= Premium River - Pine Brook Wetlands =

Wetlands in New York, United States

The Premium River - Pine Brook Wetlands are located on Long Island Sound in the City of New Rochelle, Town of Mamaroneck, and the Village of Larchmont in Westchester County, New York. The fish and wildlife habitat is an approximately 65 acre area including Pine Brook south of the Boston Post Road, the Premium River, Premium Mill-Pond, the northeast portion of Echo Bay, and Pryer Manor Marsh. The land area bordering the wetlands complex is predominantly moderate density residential and commercial. The portion of the habitat area within Mamaroneck and Larchmont was designated as a 'Critical Environmental Area' under the State Environmental Quality Review Act.

==Fish and wildlife values==
The Premium River - Pine Brook Wetlands area is a diverse and relatively undeveloped complex of tidal river, tidal flats, shallows, salt marsh and freshwater wetlands which is unusual in Westchester County. Although adjacent and upstream developments and water pollution have degraded this area, the wetland complex remains undeveloped and the range of natural communities in this area support a diversity of fish and wildlife species. Local efforts are underway to preserve, maintain and restore the wetlands. As an initial step, the Department of State has funded the development of a wetland restoration and management plan for the Town of Mamaroneck and the Village of Larchmont.

The productive salt marshes, tidal flats and shallows serve as nursery and feeding areas for a variety of finfish species including alewife, striped bass, blackfish, bluefish, cod, eel, winter flounder, summer flounder, mackerel, menhaden, porgy, weakfish, silversides and killifish. Shellfish found in the area include hard clam, soft clam, blue mussel, American oyster and bay scallop. Although the area was once used for planting and harvesting oysters, the entire area is now closed to shell-fishing due to degraded water quality (high coliform levels).

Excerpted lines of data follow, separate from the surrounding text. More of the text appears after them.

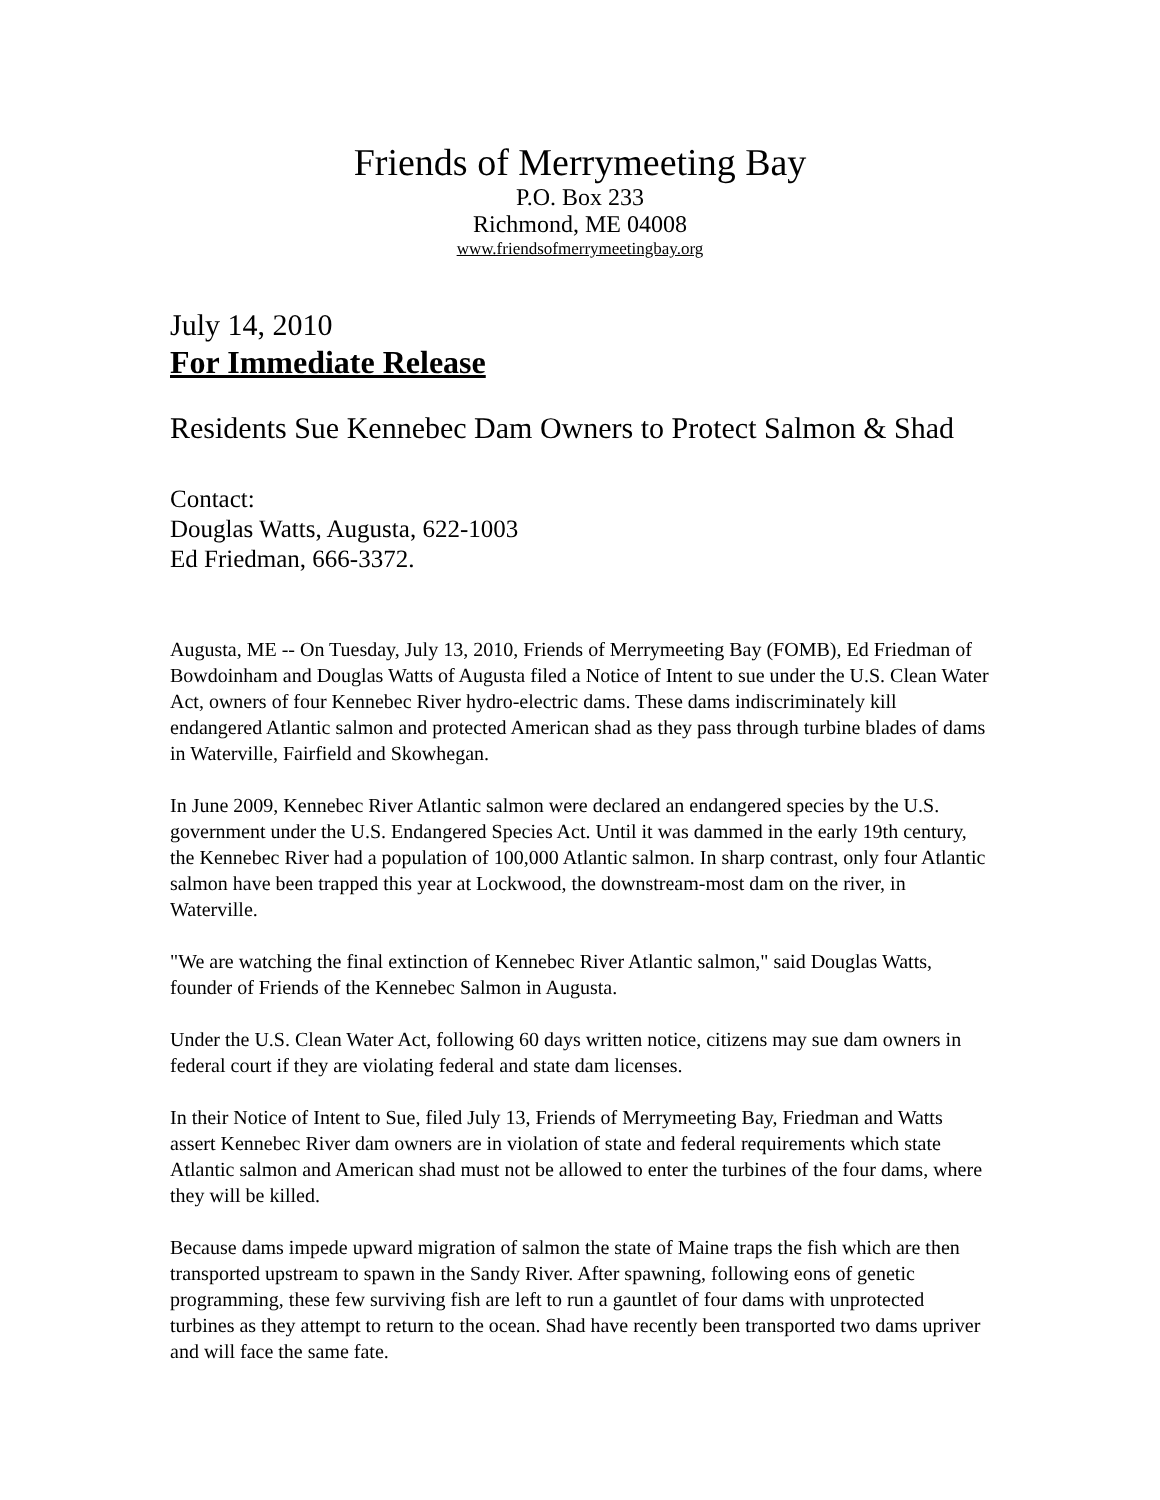Friends of Merrymeeting Bay
P.O. Box 233
Richmond, ME 04008
www.friendsofmerrymeetingbay.org
July 14, 2010
For Immediate Release
Residents Sue Kennebec Dam Owners to Protect Salmon & Shad
Contact:
Douglas Watts, Augusta, 622-1003
Ed Friedman, 666-3372.
Augusta, ME -- On Tuesday, July 13, 2010, Friends of Merrymeeting Bay (FOMB), Ed Friedman of Bowdoinham and Douglas Watts of Augusta filed a Notice of Intent to sue under the U.S. Clean Water Act, owners of four Kennebec River hydro-electric dams. These dams indiscriminately kill endangered Atlantic salmon and protected American shad as they pass through turbine blades of dams in Waterville, Fairfield and Skowhegan.
In June 2009, Kennebec River Atlantic salmon were declared an endangered species by the U.S. government under the U.S. Endangered Species Act. Until it was dammed in the early 19th century, the Kennebec River had a population of 100,000 Atlantic salmon. In sharp contrast, only four Atlantic salmon have been trapped this year at Lockwood, the downstream-most dam on the river, in Waterville.
"We are watching the final extinction of Kennebec River Atlantic salmon," said Douglas Watts, founder of Friends of the Kennebec Salmon in Augusta.
Under the U.S. Clean Water Act, following 60 days written notice, citizens may sue dam owners in federal court if they are violating federal and state dam licenses.
In their Notice of Intent to Sue, filed July 13, Friends of Merrymeeting Bay, Friedman and Watts assert Kennebec River dam owners are in violation of state and federal requirements which state Atlantic salmon and American shad must not be allowed to enter the turbines of the four dams, where they will be killed.
Because dams impede upward migration of salmon the state of Maine traps the fish which are then transported upstream to spawn in the Sandy River. After spawning, following eons of genetic programming, these few surviving fish are left to run a gauntlet of four dams with unprotected turbines as they attempt to return to the ocean. Shad have recently been transported two dams upriver and will face the same fate.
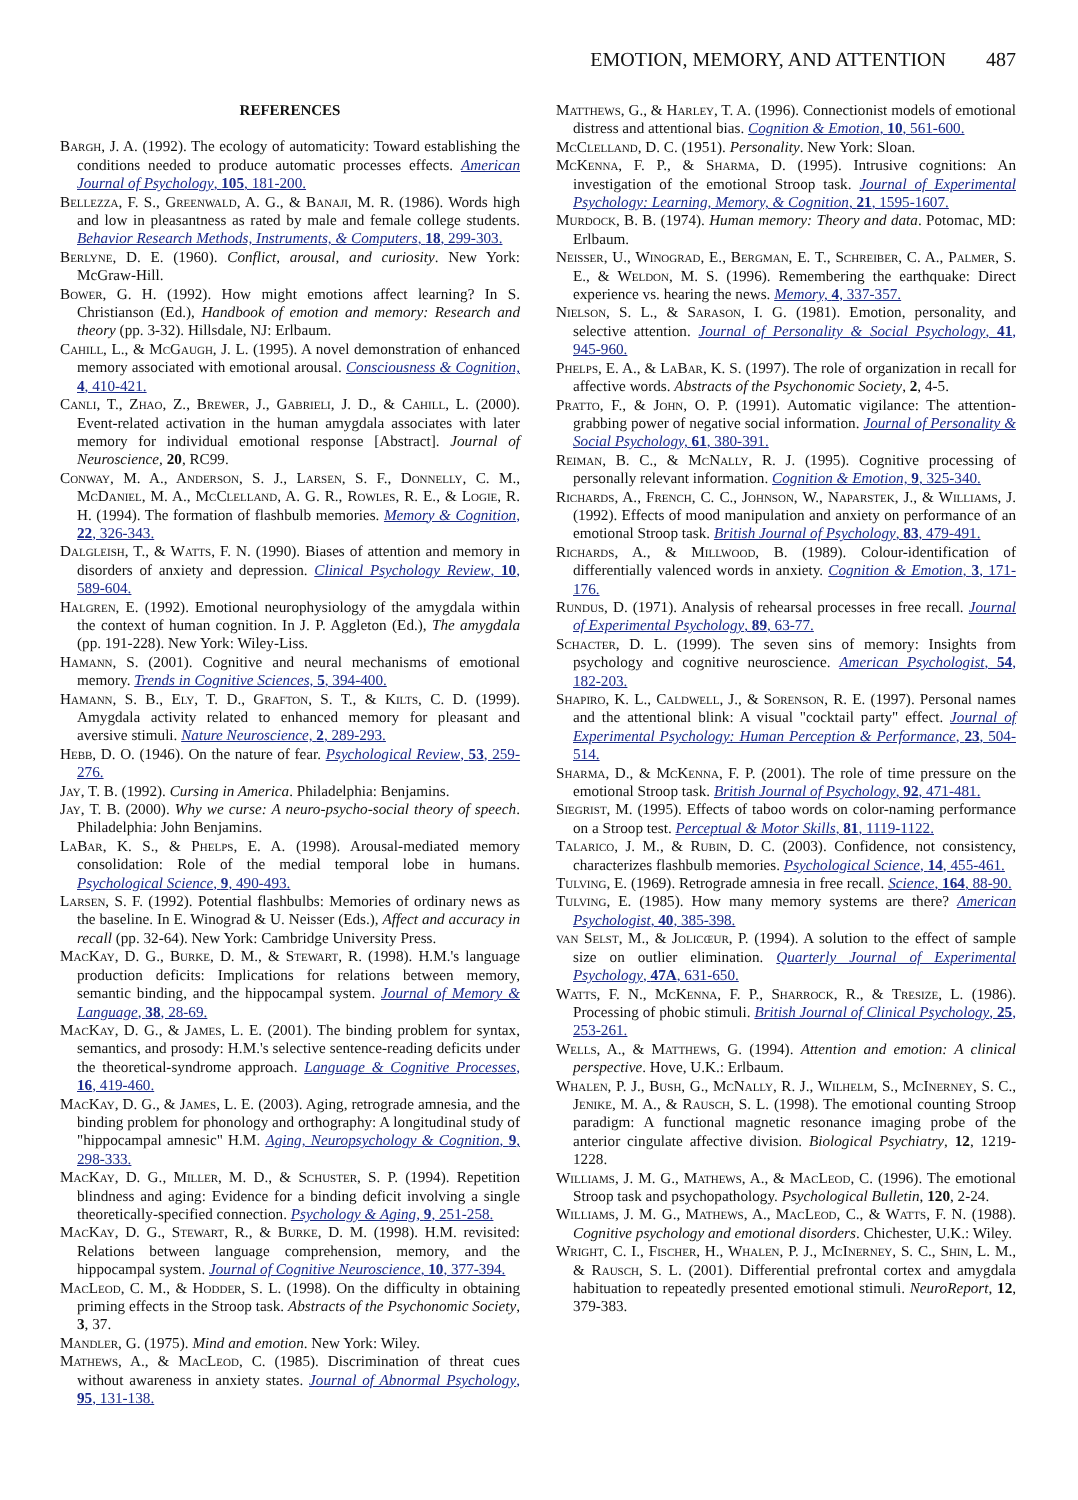EMOTION, MEMORY, AND ATTENTION 487
REFERENCES
Bargh, J. A. (1992). The ecology of automaticity: Toward establishing the conditions needed to produce automatic processes effects. American Journal of Psychology, 105, 181-200.
Bellezza, F. S., Greenwald, A. G., & Banaji, M. R. (1986). Words high and low in pleasantness as rated by male and female college students. Behavior Research Methods, Instruments, & Computers, 18, 299-303.
Berlyne, D. E. (1960). Conflict, arousal, and curiosity. New York: McGraw-Hill.
Bower, G. H. (1992). How might emotions affect learning? In S. Christianson (Ed.), Handbook of emotion and memory: Research and theory (pp. 3-32). Hillsdale, NJ: Erlbaum.
Cahill, L., & McGaugh, J. L. (1995). A novel demonstration of enhanced memory associated with emotional arousal. Consciousness & Cognition, 4, 410-421.
Canli, T., Zhao, Z., Brewer, J., Gabrieli, J. D., & Cahill, L. (2000). Event-related activation in the human amygdala associates with later memory for individual emotional response [Abstract]. Journal of Neuroscience, 20, RC99.
Conway, M. A., Anderson, S. J., Larsen, S. F., Donnelly, C. M., McDaniel, M. A., McClelland, A. G. R., Rowles, R. E., & Logie, R. H. (1994). The formation of flashbulb memories. Memory & Cognition, 22, 326-343.
Dalgleish, T., & Watts, F. N. (1990). Biases of attention and memory in disorders of anxiety and depression. Clinical Psychology Review, 10, 589-604.
Halgren, E. (1992). Emotional neurophysiology of the amygdala within the context of human cognition. In J. P. Aggleton (Ed.), The amygdala (pp. 191-228). New York: Wiley-Liss.
Hamann, S. (2001). Cognitive and neural mechanisms of emotional memory. Trends in Cognitive Sciences, 5, 394-400.
Hamann, S. B., Ely, T. D., Grafton, S. T., & Kilts, C. D. (1999). Amygdala activity related to enhanced memory for pleasant and aversive stimuli. Nature Neuroscience, 2, 289-293.
Hebb, D. O. (1946). On the nature of fear. Psychological Review, 53, 259-276.
Jay, T. B. (1992). Cursing in America. Philadelphia: Benjamins.
Jay, T. B. (2000). Why we curse: A neuro-psycho-social theory of speech. Philadelphia: John Benjamins.
LaBar, K. S., & Phelps, E. A. (1998). Arousal-mediated memory consolidation: Role of the medial temporal lobe in humans. Psychological Science, 9, 490-493.
Larsen, S. F. (1992). Potential flashbulbs: Memories of ordinary news as the baseline. In E. Winograd & U. Neisser (Eds.), Affect and accuracy in recall (pp. 32-64). New York: Cambridge University Press.
MacKay, D. G., Burke, D. M., & Stewart, R. (1998). H.M.'s language production deficits: Implications for relations between memory, semantic binding, and the hippocampal system. Journal of Memory & Language, 38, 28-69.
MacKay, D. G., & James, L. E. (2001). The binding problem for syntax, semantics, and prosody: H.M.'s selective sentence-reading deficits under the theoretical-syndrome approach. Language & Cognitive Processes, 16, 419-460.
MacKay, D. G., & James, L. E. (2003). Aging, retrograde amnesia, and the binding problem for phonology and orthography: A longitudinal study of "hippocampal amnesic" H.M. Aging, Neuropsychology & Cognition, 9, 298-333.
MacKay, D. G., Miller, M. D., & Schuster, S. P. (1994). Repetition blindness and aging: Evidence for a binding deficit involving a single theoretically-specified connection. Psychology & Aging, 9, 251-258.
MacKay, D. G., Stewart, R., & Burke, D. M. (1998). H.M. revisited: Relations between language comprehension, memory, and the hippocampal system. Journal of Cognitive Neuroscience, 10, 377-394.
MacLeod, C. M., & Hodder, S. L. (1998). On the difficulty in obtaining priming effects in the Stroop task. Abstracts of the Psychonomic Society, 3, 37.
Mandler, G. (1975). Mind and emotion. New York: Wiley.
Mathews, A., & MacLeod, C. (1985). Discrimination of threat cues without awareness in anxiety states. Journal of Abnormal Psychology, 95, 131-138.
Matthews, G., & Harley, T. A. (1996). Connectionist models of emotional distress and attentional bias. Cognition & Emotion, 10, 561-600.
McClelland, D. C. (1951). Personality. New York: Sloan.
McKenna, F. P., & Sharma, D. (1995). Intrusive cognitions: An investigation of the emotional Stroop task. Journal of Experimental Psychology: Learning, Memory, & Cognition, 21, 1595-1607.
Murdock, B. B. (1974). Human memory: Theory and data. Potomac, MD: Erlbaum.
Neisser, U., Winograd, E., Bergman, E. T., Schreiber, C. A., Palmer, S. E., & Weldon, M. S. (1996). Remembering the earthquake: Direct experience vs. hearing the news. Memory, 4, 337-357.
Nielson, S. L., & Sarason, I. G. (1981). Emotion, personality, and selective attention. Journal of Personality & Social Psychology, 41, 945-960.
Phelps, E. A., & LaBar, K. S. (1997). The role of organization in recall for affective words. Abstracts of the Psychonomic Society, 2, 4-5.
Pratto, F., & John, O. P. (1991). Automatic vigilance: The attention-grabbing power of negative social information. Journal of Personality & Social Psychology, 61, 380-391.
Reiman, B. C., & McNally, R. J. (1995). Cognitive processing of personally relevant information. Cognition & Emotion, 9, 325-340.
Richards, A., French, C. C., Johnson, W., Naparstek, J., & Williams, J. (1992). Effects of mood manipulation and anxiety on performance of an emotional Stroop task. British Journal of Psychology, 83, 479-491.
Richards, A., & Millwood, B. (1989). Colour-identification of differentially valenced words in anxiety. Cognition & Emotion, 3, 171-176.
Rundus, D. (1971). Analysis of rehearsal processes in free recall. Journal of Experimental Psychology, 89, 63-77.
Schacter, D. L. (1999). The seven sins of memory: Insights from psychology and cognitive neuroscience. American Psychologist, 54, 182-203.
Shapiro, K. L., Caldwell, J., & Sorenson, R. E. (1997). Personal names and the attentional blink: A visual "cocktail party" effect. Journal of Experimental Psychology: Human Perception & Performance, 23, 504-514.
Sharma, D., & McKenna, F. P. (2001). The role of time pressure on the emotional Stroop task. British Journal of Psychology, 92, 471-481.
Siegrist, M. (1995). Effects of taboo words on color-naming performance on a Stroop test. Perceptual & Motor Skills, 81, 1119-1122.
Talarico, J. M., & Rubin, D. C. (2003). Confidence, not consistency, characterizes flashbulb memories. Psychological Science, 14, 455-461.
Tulving, E. (1969). Retrograde amnesia in free recall. Science, 164, 88-90.
Tulving, E. (1985). How many memory systems are there? American Psychologist, 40, 385-398.
van Selst, M., & Jolicœur, P. (1994). A solution to the effect of sample size on outlier elimination. Quarterly Journal of Experimental Psychology, 47A, 631-650.
Watts, F. N., McKenna, F. P., Sharrock, R., & Tresize, L. (1986). Processing of phobic stimuli. British Journal of Clinical Psychology, 25, 253-261.
Wells, A., & Matthews, G. (1994). Attention and emotion: A clinical perspective. Hove, U.K.: Erlbaum.
Whalen, P. J., Bush, G., McNally, R. J., Wilhelm, S., McInerney, S. C., Jenike, M. A., & Rausch, S. L. (1998). The emotional counting Stroop paradigm: A functional magnetic resonance imaging probe of the anterior cingulate affective division. Biological Psychiatry, 12, 1219-1228.
Williams, J. M. G., Mathews, A., & MacLeod, C. (1996). The emotional Stroop task and psychopathology. Psychological Bulletin, 120, 2-24.
Williams, J. M. G., Mathews, A., MacLeod, C., & Watts, F. N. (1988). Cognitive psychology and emotional disorders. Chichester, U.K.: Wiley.
Wright, C. I., Fischer, H., Whalen, P. J., McInerney, S. C., Shin, L. M., & Rausch, S. L. (2001). Differential prefrontal cortex and amygdala habituation to repeatedly presented emotional stimuli. NeuroReport, 12, 379-383.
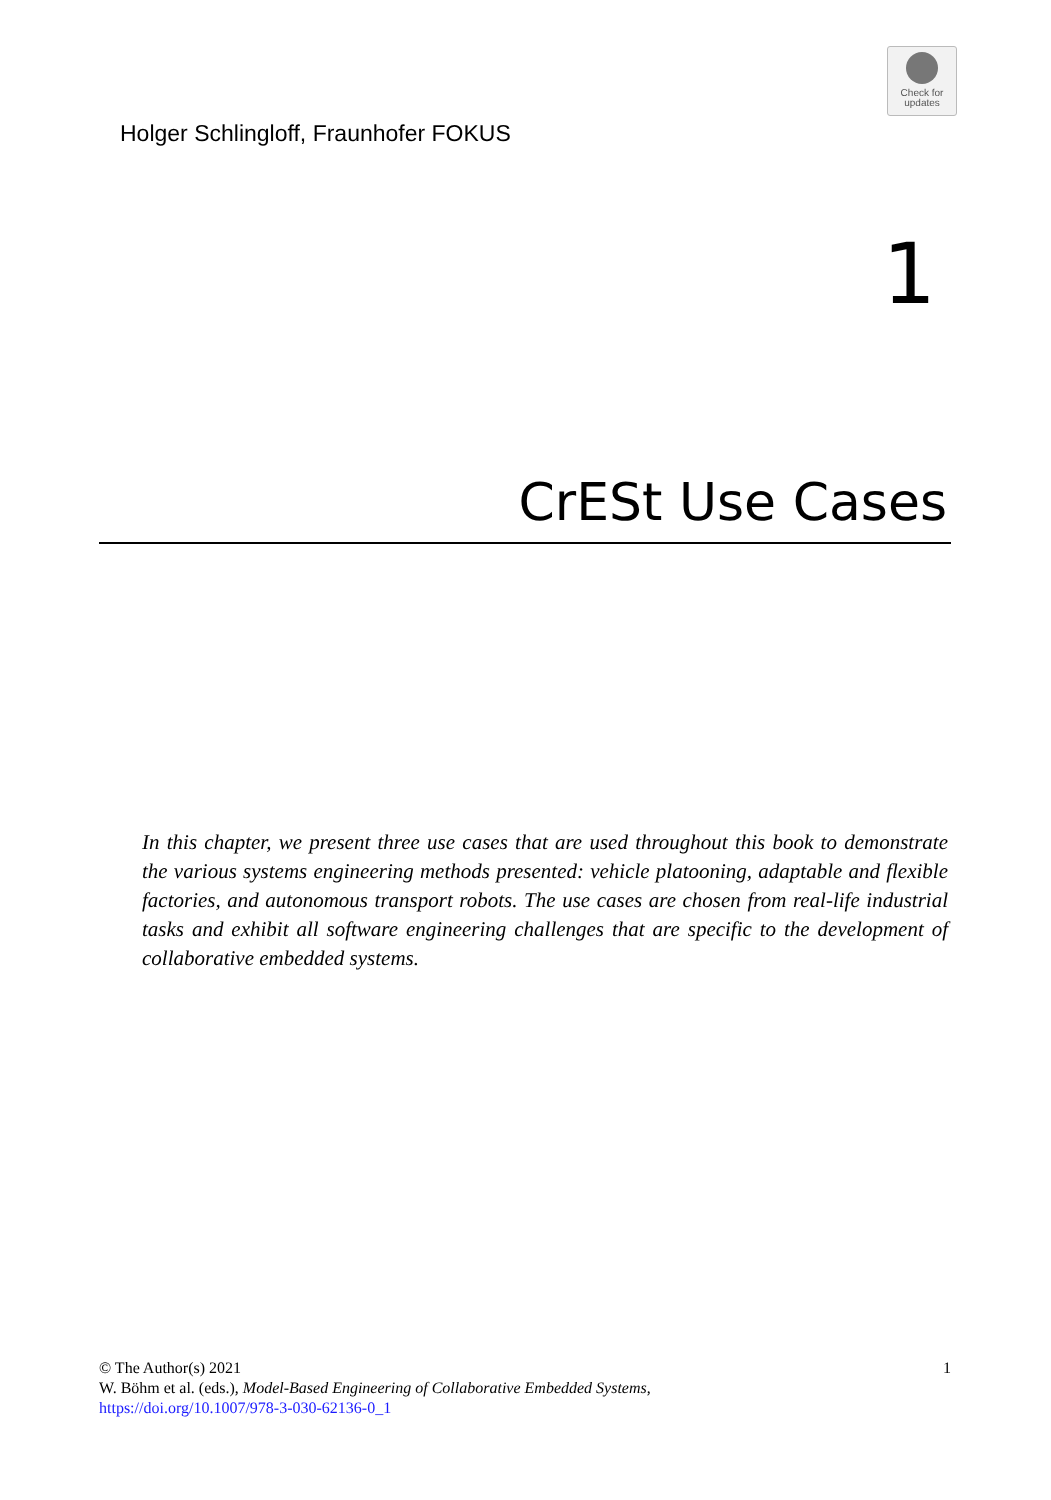Check for
updates
Holger Schlingloff, Fraunhofer FOKUS
1
CrESt Use Cases
In this chapter, we present three use cases that are used throughout this book to demonstrate the various systems engineering methods presented: vehicle platooning, adaptable and flexible factories, and autonomous transport robots. The use cases are chosen from real-life industrial tasks and exhibit all software engineering challenges that are specific to the development of collaborative embedded systems.
1 © The Author(s) 2021
W. Böhm et al. (eds.), Model-Based Engineering of Collaborative Embedded Systems,
https://doi.org/10.1007/978-3-030-62136-0_1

A variety of coastal wildlife species occur in and around the Premium River - Pine Brook Wetlands. Nesting bird species include black-crowned night heron, ring-necked pheasant, mallard, Canada goose, mute swan and killdeer. Many species of waterfowl, shorebirds, marsh birds and passerine species feed in the area as residents during the summer and also during spring and fall migrations. Large concentrations of black duck occur during migrations and in recent years, osprey have been observed migrating through the area. Overwintering species include common loon, American coot, greater scaup, lesser scaup, northern shoveler, mallard, common goldeneye, canvasback, common merganser, hooded merganser and red-breasted merganser. The use of this area by waterfowl in winter is influenced by the extent of ice cover on Premium Mill Pond.

==Impact assessment==
The combination of this area's diverse natural communities and wildlife and its proximity to New York City and the densely populated region of Westchester County makes the Premium River - Pine Brook Wetlands area significant for informal nature study, birding, photography, environmental education and research.
Any activity that would further degrade the water quality in Premium, River, Pine Brook, Premium Mill Pond and associated wetlands would impair the biological productivity of this area. Species of fish and wildlife may be affected by water pollution such as chemical contamination, oil spills, excessive sedimentation, waste disposal, and sewage discharges. Efforts should be made to improve water quality in the area by controlling runoff and waste discharge from adjacent and upstream commercial and residential areas and by improving tidal flushing. Elimination of freshwater wetlands, salt marsh and inter-tidal areas through excavation or filling, would result in a direct loss of valuable habitat area. Natural plant communities bordering the wetlands should be maintained to provide cover for wildlife, erosion control, and buffer zones.